Невозможно стыдиться своего тела и своих желаний, когда мужчина не стесняется себя и искренне говорит, чего хочет, когда, наслаждаясь, настолько открыт, что заражаешься этим.
«Расскажи мне о своих эротических фантазиях. Я воплощу любые».
И он воплощал даже больше, чем я смела мечтать. Ещё недавно я отводила взгляд от его члена, а теперь не хотела выпускать его из лона, рук и рта. Я знала каждую венку, по которой вела языком, знала, как сводит Никиту с ума, когда я прижимаюсь приоткрытыми губами в головке и дразню её кончиком языка, пальцами скользя по набухшим венам.
У Никиты потрясающая гибкость и растяжка, он легко разводил согнутые в коленях ноги на шпагат, открываясь ласкам так вызывающе, что перехватывало дыхание.
Я полюбила его тело, мне нравилась его большая мошонка и гладкая кожа под ней, нравились его ягодицы и ямочки над ними, нравилась его спина и плоский живот, его широкие плечи и узкие бёдра, его длинные сильные ноги и аккуратные ступни, его красивые руки и сильная шея…
Я просто залипала, глядя на него, возбуждалась на ровном месте от одного его вида. Я дышала им и в любой удобный момент вкладывала себя в его руки и раздвигала ноги, чтобы утолить жар между ними и снова почувствовать его моим, а себя — его.
А он с таким упоением и удовольствием скользил кончиком языка в складках моей плоти, заставляя трепетать, умел так накрыть её горячим языком, что я ритмично двигалась бёдрами ему навстречу, вспыхивая, всхлипывая и прося «ещё… ещё…»
Отдаваясь ему, я становилась внутренне свободней и уверенней уже не только в постели. Это просто не передать словами, что чувствуешь, когда знаешь, что стоит попросить, и этот мощный, сбитый в монолит жёсткий мужчина окажется у ног и вознесёт на небеса одним только языком.

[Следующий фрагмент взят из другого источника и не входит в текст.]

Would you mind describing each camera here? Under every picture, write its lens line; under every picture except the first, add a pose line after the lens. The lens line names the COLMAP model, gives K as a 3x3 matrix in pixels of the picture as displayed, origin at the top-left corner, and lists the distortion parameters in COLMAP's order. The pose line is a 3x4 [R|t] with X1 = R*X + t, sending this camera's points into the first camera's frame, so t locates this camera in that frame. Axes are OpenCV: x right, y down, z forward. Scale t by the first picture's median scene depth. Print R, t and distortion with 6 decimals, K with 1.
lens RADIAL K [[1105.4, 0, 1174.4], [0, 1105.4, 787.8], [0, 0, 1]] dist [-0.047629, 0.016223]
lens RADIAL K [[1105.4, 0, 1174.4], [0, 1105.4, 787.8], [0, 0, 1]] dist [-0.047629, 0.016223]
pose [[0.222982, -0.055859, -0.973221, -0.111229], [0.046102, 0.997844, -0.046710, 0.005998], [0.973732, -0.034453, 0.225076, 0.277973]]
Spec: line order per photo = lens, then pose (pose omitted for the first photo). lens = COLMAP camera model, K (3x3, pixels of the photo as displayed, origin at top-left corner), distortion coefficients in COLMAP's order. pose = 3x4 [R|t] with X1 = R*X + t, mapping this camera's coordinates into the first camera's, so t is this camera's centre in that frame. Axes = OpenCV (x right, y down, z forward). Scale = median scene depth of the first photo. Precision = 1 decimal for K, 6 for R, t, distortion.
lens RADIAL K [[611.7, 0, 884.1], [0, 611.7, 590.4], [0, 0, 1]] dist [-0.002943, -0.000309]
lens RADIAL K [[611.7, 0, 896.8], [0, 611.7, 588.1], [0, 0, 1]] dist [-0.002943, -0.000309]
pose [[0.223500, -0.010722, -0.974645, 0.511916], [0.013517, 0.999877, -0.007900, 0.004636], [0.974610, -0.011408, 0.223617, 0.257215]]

Он целовал вход в ждущее открытое для него лоно точно так же, как и рот, обхватывая нежно губами и дразня языком, посасывая и согревая дыханием, вторгаясь языком внутрь так, что я замирала и проваливалась в омут сладкой похоти. Я для себя назвала это «верхними» и «нижними» поцелуями, потому что Никите не было разницы, что целовать.
Поцелуй в губы теперь вызывали такой шквал эмоций и дикое возбуждение, что я сама сдёргивала с мужчины штаны и запрыгивала на руки, целуя его страстно и нежно, опускаясь на его член.